● **Work request**: Output the data below exactly as it is, dropping the pictures from your copy.

● **Dataset content**:
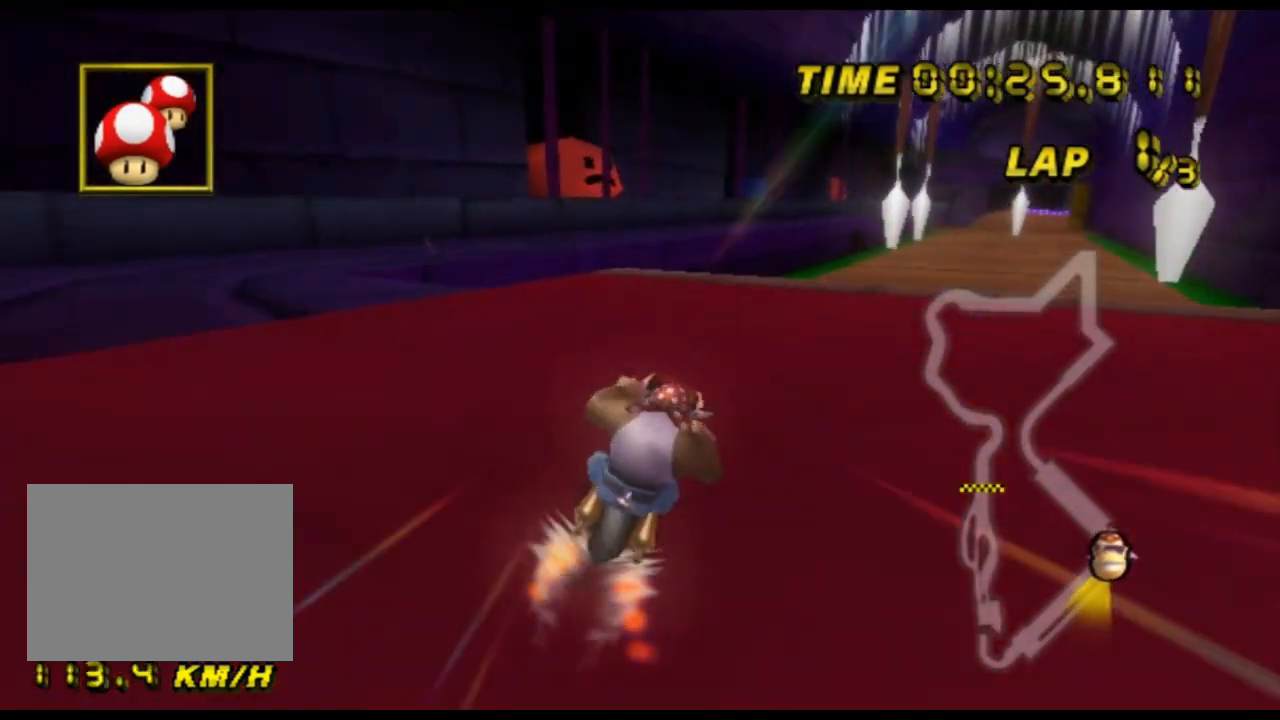
{"buttons": ["A"], "left_stick": "right", "events": [[433, "left_stick", "right"]]}
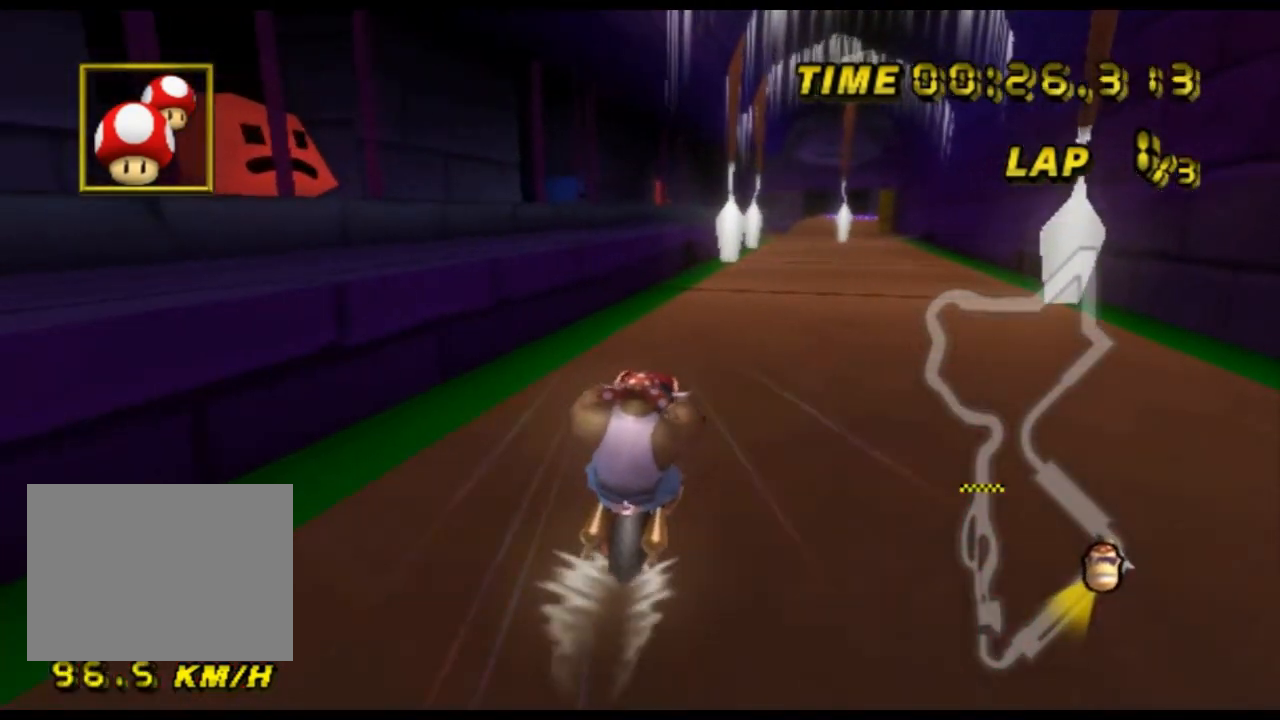
{"buttons": ["A"], "left_stick": "down", "events": [[100, "DPAD_DOWN", "down"], [133, "DPAD_DOWN", "up"], [133, "left_stick", "down"], [333, "left_stick", "down-right"], [433, "left_stick", "down"]]}
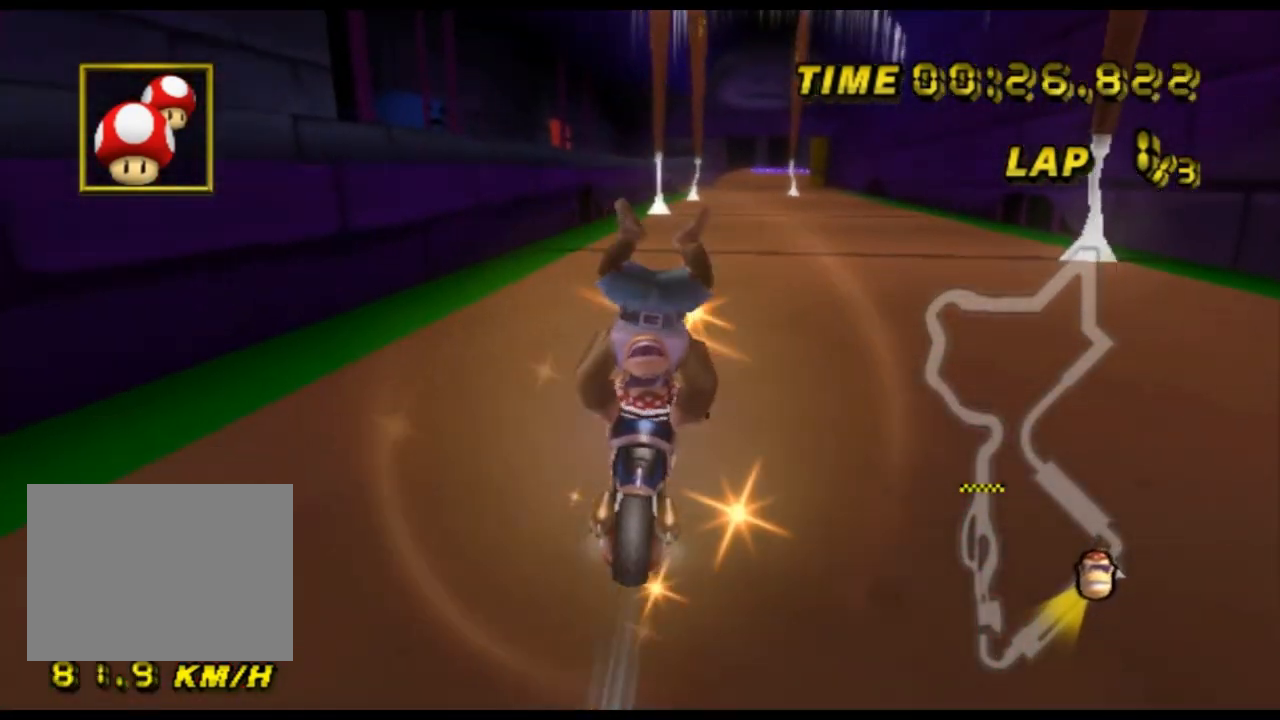
{"buttons": ["A"], "left_stick": "center", "events": [[100, "left_stick", "right"], [167, "DPAD_UP", "down"], [200, "DPAD_UP", "up"], [200, "left_stick", "center"], [267, "DPAD_RIGHT", "down"], [300, "DPAD_RIGHT", "up"]]}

● **Solution**:
{"buttons": ["A"], "left_stick": "right", "events": [[433, "left_stick", "right"]]}
{"buttons": ["A"], "left_stick": "down", "events": [[100, "DPAD_DOWN", "down"], [133, "DPAD_DOWN", "up"], [133, "left_stick", "down"], [333, "left_stick", "down-right"], [433, "left_stick", "down"]]}
{"buttons": ["A"], "left_stick": "center", "events": [[100, "left_stick", "right"], [167, "DPAD_UP", "down"], [200, "DPAD_UP", "up"], [200, "left_stick", "center"], [267, "DPAD_RIGHT", "down"], [300, "DPAD_RIGHT", "up"]]}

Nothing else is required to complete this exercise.